*Task brief:*
Say how many lines in the records contain the string "some". Nothing but the number should be given.

Saved data entries
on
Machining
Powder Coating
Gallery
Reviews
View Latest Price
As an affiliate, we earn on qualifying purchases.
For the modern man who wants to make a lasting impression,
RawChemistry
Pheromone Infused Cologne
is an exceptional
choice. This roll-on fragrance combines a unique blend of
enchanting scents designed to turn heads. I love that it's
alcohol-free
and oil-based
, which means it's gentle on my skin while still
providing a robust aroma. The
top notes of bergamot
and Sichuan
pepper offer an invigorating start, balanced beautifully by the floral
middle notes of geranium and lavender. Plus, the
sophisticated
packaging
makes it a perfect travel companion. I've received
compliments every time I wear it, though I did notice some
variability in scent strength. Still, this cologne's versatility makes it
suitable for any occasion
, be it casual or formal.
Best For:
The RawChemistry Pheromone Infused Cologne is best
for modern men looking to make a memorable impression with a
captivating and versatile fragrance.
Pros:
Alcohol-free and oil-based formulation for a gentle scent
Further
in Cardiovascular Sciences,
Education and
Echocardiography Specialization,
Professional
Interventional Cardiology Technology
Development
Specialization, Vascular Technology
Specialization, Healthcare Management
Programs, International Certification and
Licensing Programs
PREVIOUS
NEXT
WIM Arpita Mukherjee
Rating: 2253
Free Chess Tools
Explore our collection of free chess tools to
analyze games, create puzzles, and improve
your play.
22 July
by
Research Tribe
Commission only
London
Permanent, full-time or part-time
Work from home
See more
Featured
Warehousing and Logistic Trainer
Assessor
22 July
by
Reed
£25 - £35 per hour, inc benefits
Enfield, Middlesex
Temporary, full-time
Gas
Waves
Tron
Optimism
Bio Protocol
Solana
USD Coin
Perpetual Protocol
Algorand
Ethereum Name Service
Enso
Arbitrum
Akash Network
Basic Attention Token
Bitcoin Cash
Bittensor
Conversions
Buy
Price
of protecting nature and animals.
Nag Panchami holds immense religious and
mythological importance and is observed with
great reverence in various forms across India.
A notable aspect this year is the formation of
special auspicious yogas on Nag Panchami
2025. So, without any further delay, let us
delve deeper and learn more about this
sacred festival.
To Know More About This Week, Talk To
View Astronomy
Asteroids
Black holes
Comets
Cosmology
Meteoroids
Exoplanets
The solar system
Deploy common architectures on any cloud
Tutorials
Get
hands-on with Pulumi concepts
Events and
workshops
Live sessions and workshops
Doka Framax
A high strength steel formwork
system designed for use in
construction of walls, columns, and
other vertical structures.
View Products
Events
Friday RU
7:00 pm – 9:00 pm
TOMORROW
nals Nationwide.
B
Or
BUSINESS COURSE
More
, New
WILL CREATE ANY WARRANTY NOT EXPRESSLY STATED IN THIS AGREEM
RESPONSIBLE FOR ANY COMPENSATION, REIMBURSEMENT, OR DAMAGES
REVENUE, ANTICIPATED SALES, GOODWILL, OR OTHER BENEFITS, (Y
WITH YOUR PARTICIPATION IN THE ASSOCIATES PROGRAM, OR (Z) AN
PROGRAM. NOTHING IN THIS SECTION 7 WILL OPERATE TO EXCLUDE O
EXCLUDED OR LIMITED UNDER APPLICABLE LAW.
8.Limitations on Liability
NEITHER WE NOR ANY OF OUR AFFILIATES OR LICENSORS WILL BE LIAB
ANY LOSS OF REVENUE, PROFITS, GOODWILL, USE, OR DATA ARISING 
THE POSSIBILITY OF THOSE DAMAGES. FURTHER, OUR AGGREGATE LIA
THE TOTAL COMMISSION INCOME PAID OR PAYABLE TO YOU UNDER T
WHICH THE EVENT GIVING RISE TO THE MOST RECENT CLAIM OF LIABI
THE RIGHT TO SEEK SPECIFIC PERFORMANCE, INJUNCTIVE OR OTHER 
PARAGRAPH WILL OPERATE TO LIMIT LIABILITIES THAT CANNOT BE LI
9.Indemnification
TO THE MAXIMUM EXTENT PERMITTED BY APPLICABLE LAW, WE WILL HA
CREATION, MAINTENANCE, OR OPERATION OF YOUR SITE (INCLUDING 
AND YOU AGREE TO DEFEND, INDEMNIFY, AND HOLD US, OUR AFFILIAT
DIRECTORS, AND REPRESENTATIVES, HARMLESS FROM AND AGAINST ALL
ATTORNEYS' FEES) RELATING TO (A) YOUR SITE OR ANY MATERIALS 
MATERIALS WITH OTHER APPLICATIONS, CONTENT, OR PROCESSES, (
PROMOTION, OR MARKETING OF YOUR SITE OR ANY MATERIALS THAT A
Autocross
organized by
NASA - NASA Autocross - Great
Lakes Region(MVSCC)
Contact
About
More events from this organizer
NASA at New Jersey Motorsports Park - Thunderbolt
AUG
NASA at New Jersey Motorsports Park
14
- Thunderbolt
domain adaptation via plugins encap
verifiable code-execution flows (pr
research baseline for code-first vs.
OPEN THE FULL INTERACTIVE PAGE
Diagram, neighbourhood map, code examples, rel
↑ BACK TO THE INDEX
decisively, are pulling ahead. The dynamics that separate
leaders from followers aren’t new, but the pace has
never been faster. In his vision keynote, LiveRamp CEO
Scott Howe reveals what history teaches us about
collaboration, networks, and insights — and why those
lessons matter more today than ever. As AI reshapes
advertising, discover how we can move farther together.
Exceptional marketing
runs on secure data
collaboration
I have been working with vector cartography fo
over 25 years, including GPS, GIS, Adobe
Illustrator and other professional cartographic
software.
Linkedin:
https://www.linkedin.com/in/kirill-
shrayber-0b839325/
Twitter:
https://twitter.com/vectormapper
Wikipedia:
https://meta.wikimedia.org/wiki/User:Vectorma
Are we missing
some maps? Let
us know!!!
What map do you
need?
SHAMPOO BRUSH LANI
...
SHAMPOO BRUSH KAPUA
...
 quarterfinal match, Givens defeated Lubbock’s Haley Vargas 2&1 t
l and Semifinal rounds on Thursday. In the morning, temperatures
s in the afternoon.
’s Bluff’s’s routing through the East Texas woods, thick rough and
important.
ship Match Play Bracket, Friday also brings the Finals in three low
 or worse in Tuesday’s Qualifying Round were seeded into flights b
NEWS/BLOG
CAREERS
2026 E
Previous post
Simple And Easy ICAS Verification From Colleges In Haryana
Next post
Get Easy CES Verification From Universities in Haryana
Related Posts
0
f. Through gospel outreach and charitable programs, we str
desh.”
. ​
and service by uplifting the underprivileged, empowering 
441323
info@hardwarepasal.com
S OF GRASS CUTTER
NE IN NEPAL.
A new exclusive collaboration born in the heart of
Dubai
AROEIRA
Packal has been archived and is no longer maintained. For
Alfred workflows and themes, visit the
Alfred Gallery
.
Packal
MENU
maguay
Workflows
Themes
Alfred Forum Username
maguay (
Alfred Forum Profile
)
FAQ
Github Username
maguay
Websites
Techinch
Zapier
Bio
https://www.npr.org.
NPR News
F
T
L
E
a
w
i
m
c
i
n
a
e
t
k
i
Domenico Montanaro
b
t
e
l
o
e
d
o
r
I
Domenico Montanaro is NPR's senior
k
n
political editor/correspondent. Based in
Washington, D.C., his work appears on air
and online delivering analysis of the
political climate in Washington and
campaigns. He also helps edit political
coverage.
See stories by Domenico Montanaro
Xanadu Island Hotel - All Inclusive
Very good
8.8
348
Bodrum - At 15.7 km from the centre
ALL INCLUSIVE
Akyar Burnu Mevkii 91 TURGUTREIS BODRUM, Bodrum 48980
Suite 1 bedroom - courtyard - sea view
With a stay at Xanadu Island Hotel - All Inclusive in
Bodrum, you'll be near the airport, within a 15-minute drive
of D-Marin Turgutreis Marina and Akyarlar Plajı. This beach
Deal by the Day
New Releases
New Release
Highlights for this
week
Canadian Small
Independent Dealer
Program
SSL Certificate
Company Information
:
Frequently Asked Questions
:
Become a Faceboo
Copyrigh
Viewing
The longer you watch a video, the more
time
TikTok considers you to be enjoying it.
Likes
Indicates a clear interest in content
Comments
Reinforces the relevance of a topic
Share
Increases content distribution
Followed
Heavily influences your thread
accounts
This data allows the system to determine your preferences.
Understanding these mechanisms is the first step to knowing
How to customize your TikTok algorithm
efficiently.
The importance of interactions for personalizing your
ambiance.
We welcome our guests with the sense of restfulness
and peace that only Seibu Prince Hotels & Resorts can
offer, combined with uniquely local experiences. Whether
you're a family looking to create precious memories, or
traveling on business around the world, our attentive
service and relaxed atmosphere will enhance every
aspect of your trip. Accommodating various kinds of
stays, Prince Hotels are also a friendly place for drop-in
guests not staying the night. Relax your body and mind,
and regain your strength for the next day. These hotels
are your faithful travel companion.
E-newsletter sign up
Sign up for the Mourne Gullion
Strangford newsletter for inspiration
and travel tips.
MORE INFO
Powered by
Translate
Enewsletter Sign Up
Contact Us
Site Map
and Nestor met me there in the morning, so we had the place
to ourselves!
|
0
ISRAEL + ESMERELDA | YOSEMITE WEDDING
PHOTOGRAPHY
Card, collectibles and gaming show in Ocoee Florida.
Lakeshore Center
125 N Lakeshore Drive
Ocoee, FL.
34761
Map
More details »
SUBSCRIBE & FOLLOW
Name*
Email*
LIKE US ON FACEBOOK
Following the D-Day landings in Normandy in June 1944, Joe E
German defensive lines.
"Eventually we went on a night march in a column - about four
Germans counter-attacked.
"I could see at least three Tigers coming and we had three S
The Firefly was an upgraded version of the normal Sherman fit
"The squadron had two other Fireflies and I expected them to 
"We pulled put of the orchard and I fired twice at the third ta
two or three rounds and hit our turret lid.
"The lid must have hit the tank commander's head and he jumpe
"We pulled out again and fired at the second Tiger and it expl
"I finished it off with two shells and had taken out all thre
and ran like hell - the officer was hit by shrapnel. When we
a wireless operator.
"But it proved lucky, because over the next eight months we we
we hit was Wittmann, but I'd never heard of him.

*Output below:*
2